About this exercise: Return each line of the data below that contains the string "range".

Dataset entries

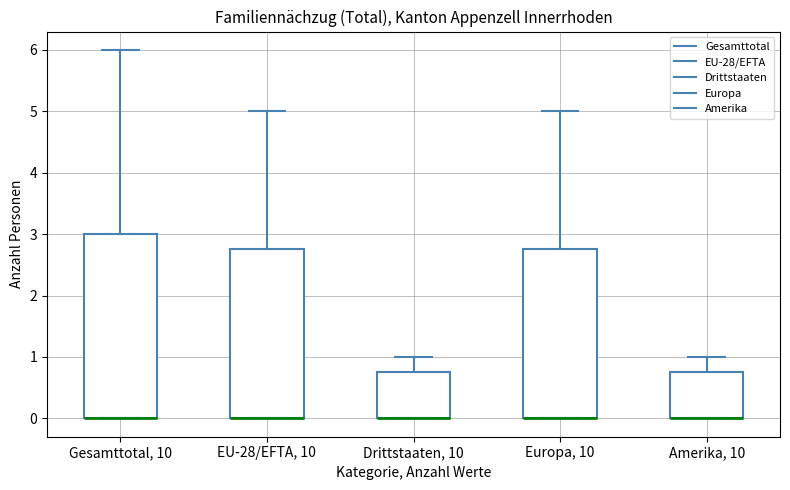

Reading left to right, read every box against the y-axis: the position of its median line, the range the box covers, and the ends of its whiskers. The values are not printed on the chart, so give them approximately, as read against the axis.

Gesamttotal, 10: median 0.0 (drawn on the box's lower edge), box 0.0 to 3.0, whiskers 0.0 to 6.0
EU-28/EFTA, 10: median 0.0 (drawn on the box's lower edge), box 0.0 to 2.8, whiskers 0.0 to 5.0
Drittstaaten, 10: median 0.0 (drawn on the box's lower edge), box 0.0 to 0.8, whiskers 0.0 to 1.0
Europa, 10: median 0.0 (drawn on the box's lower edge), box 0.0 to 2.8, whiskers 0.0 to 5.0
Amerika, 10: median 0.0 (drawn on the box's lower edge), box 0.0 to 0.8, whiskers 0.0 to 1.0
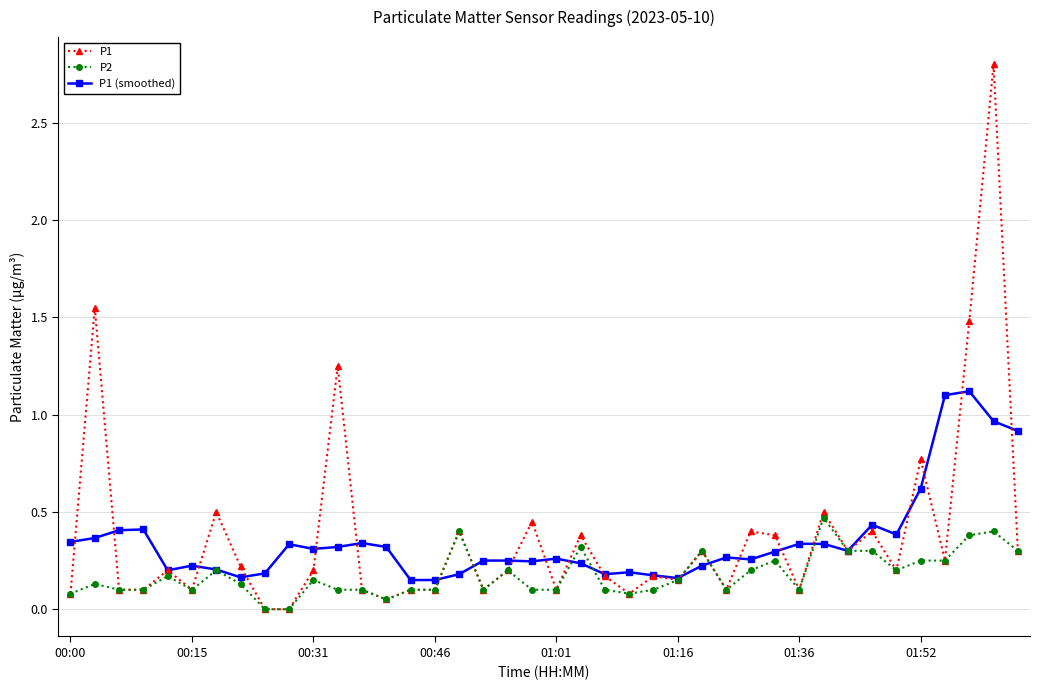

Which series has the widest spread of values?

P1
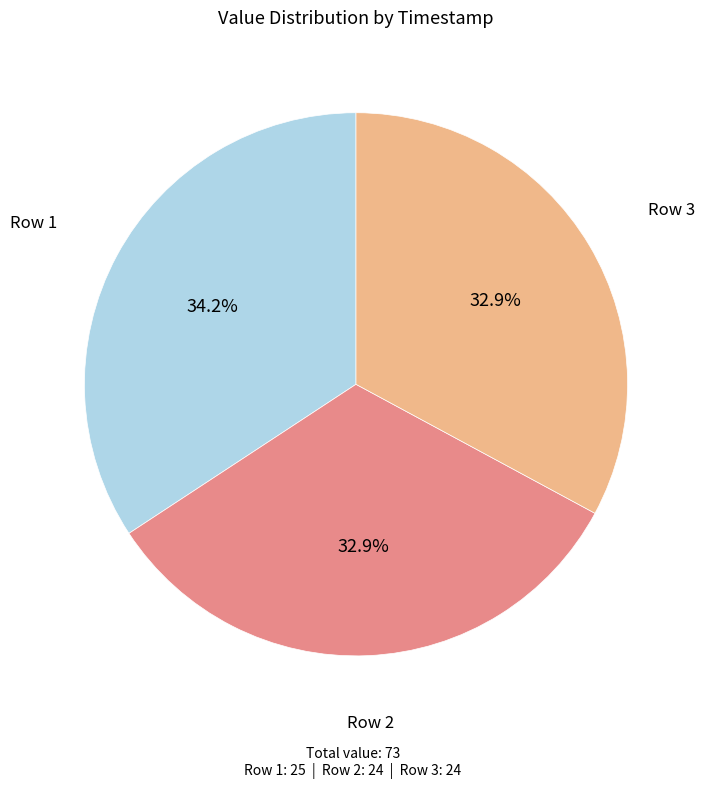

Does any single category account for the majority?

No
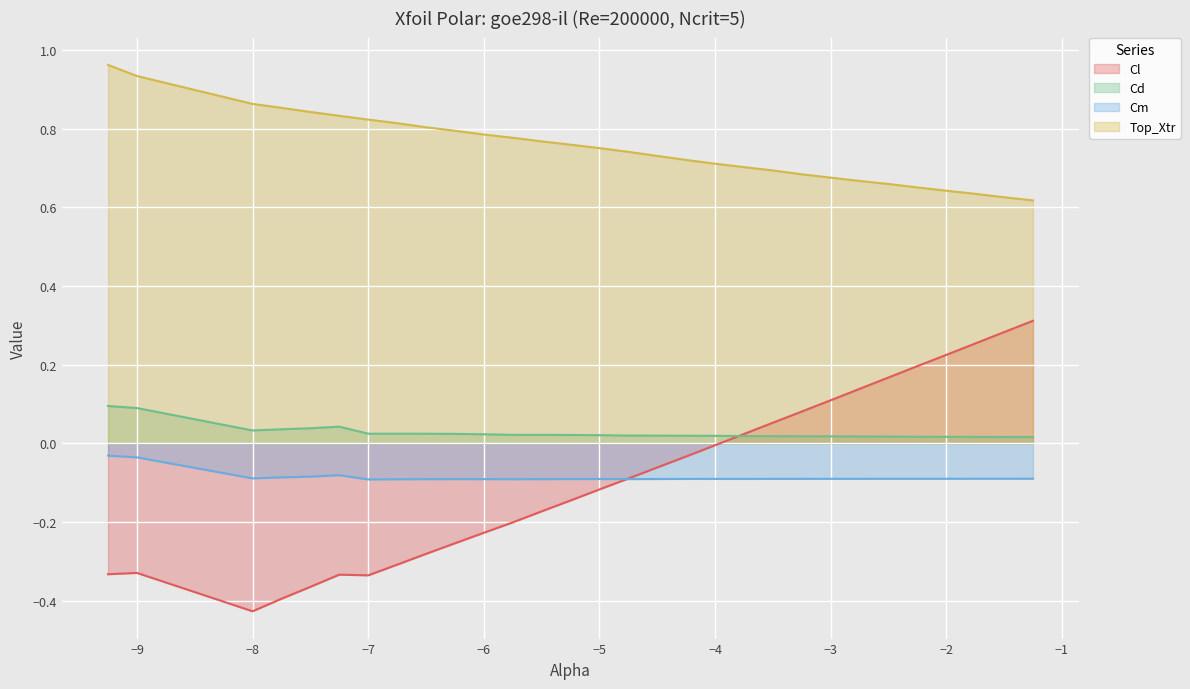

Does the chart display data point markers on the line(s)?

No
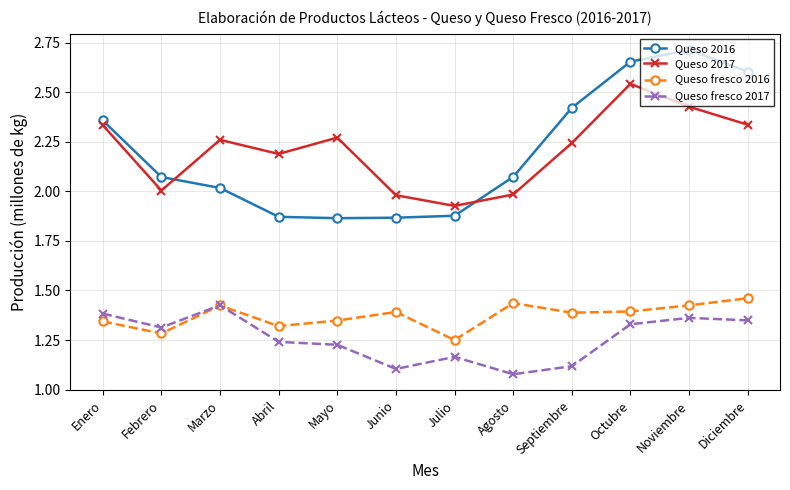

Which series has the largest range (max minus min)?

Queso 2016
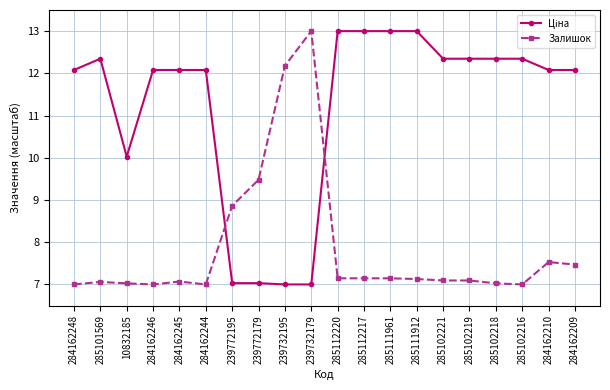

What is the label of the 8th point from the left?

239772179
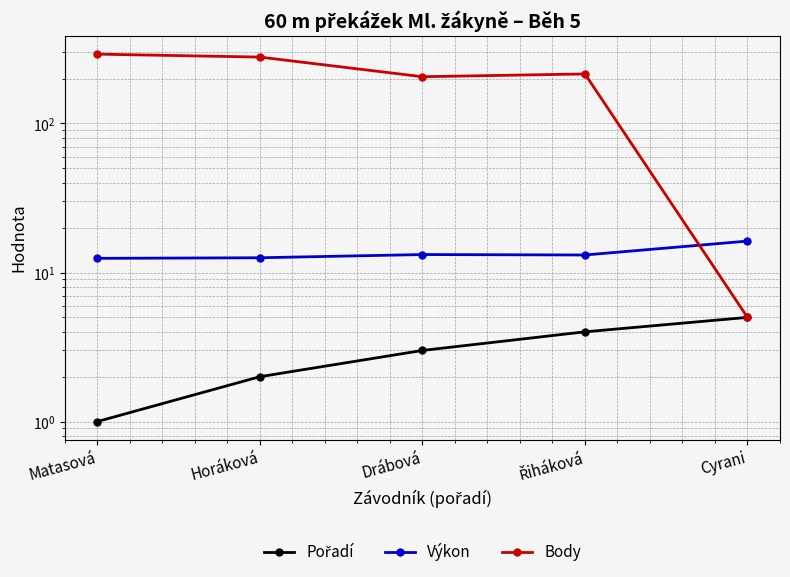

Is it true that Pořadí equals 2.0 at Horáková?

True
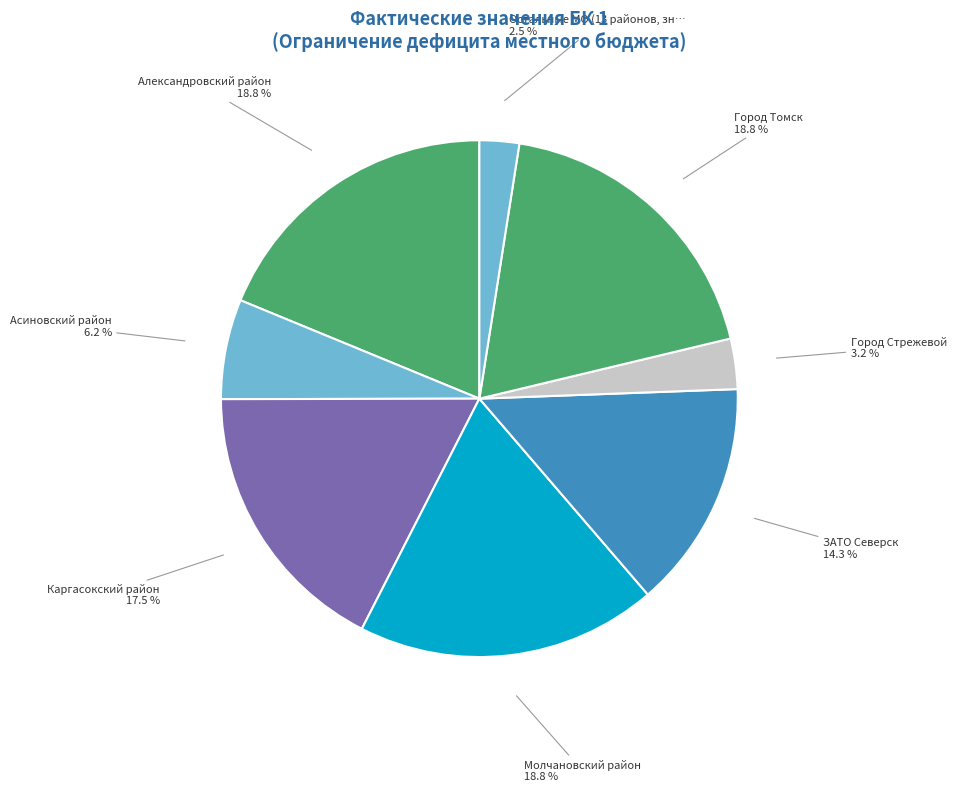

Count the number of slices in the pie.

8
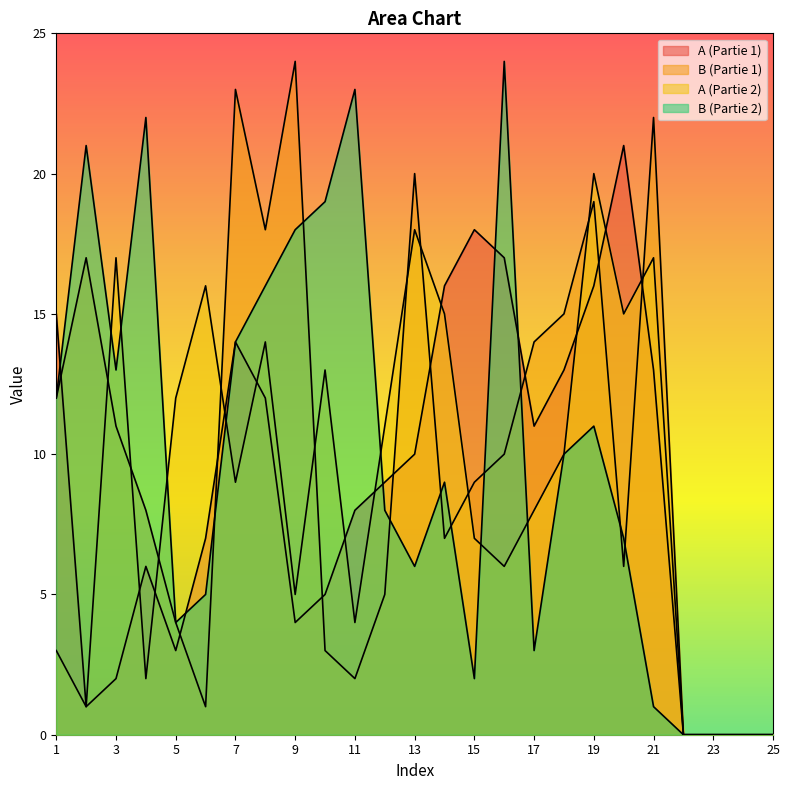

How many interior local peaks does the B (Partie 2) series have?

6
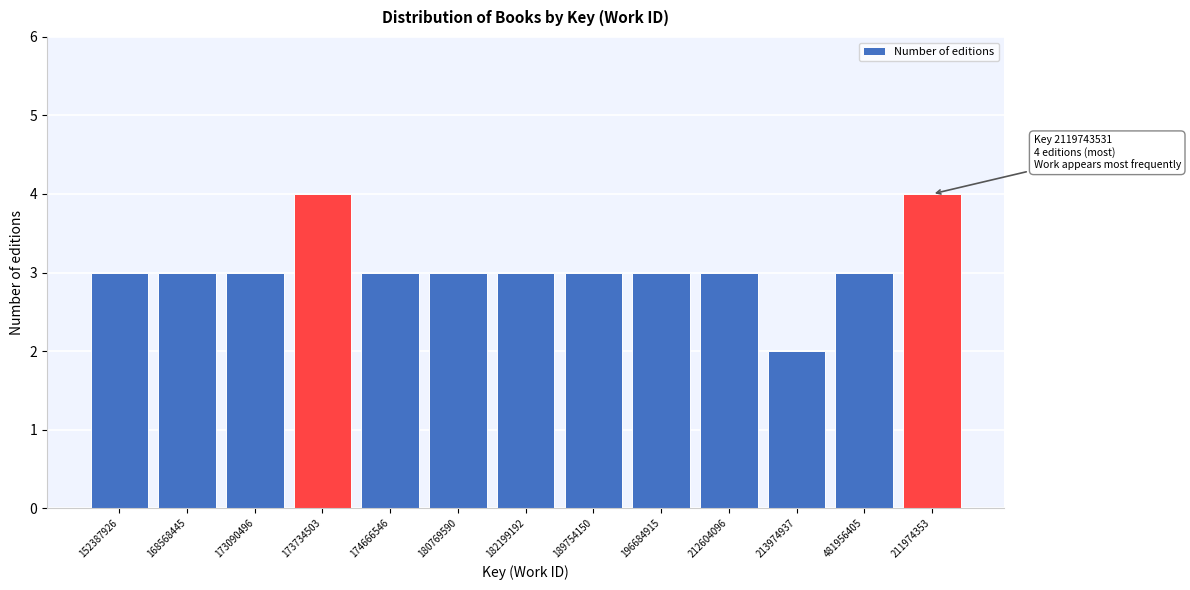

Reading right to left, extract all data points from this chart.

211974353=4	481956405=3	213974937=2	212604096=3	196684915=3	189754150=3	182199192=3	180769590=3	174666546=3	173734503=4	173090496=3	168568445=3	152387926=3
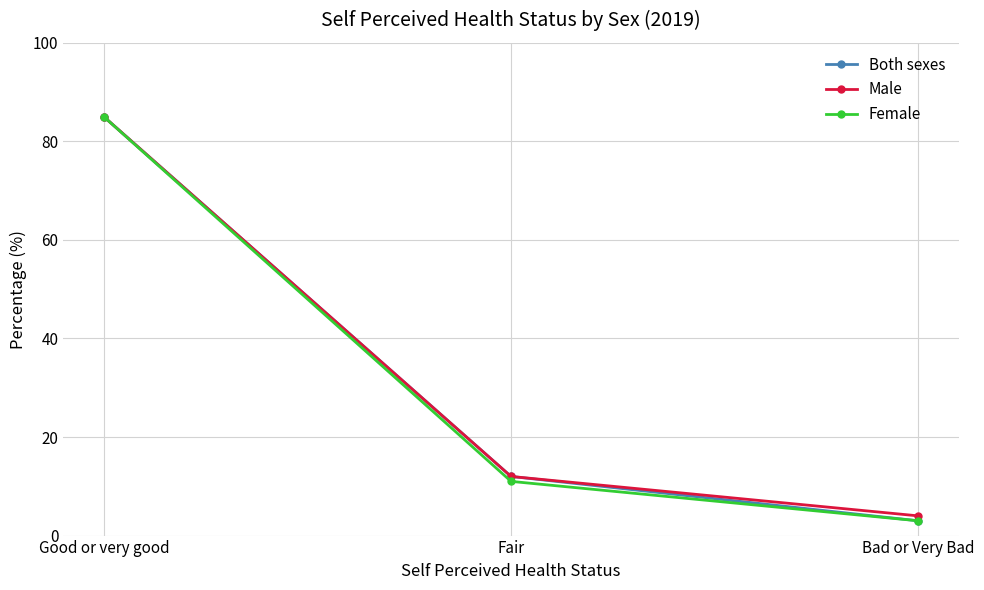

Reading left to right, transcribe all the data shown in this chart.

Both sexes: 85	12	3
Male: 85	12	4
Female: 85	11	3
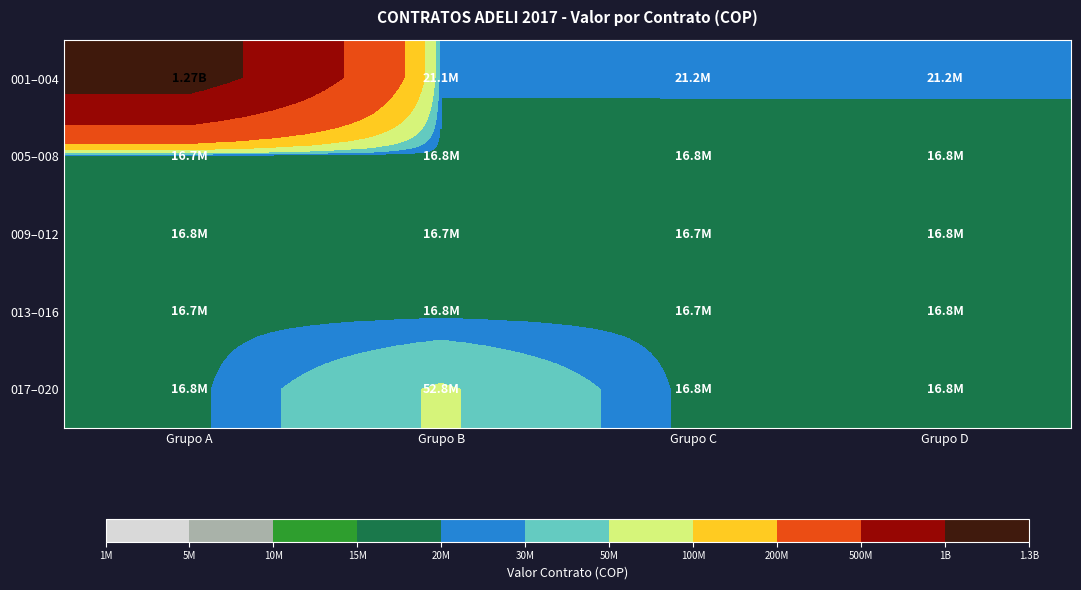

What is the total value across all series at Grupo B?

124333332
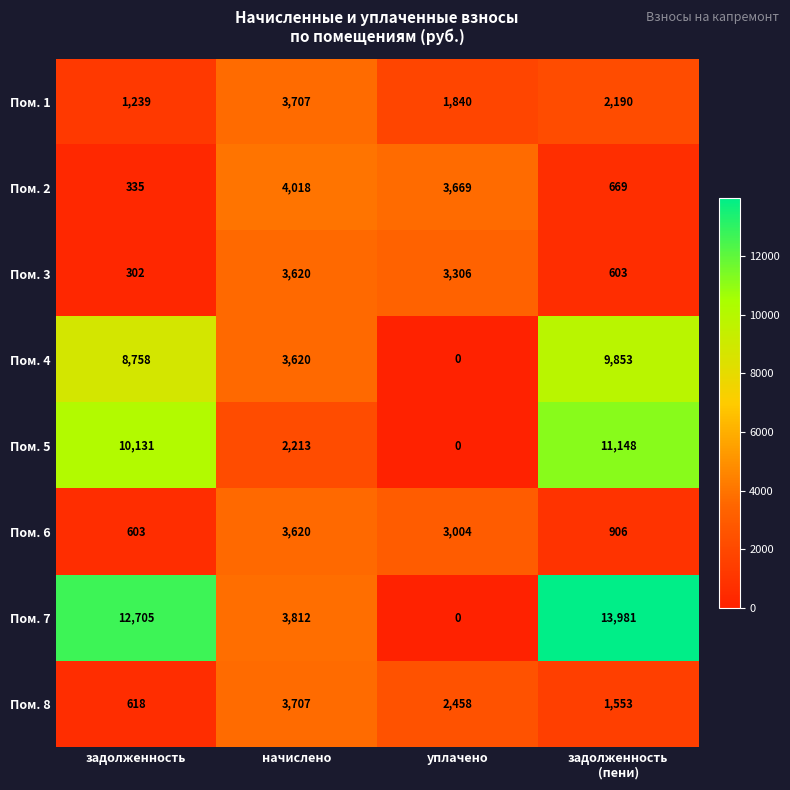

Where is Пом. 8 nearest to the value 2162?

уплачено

Task answer:
Reading left to right, read every box against the y-axis: the position of its median line, the range the box covers, and the ends of its whiskers. The values are not printed on the chart, so give them approximately, as read against the axis.
Which series has the largest range (max minus min)?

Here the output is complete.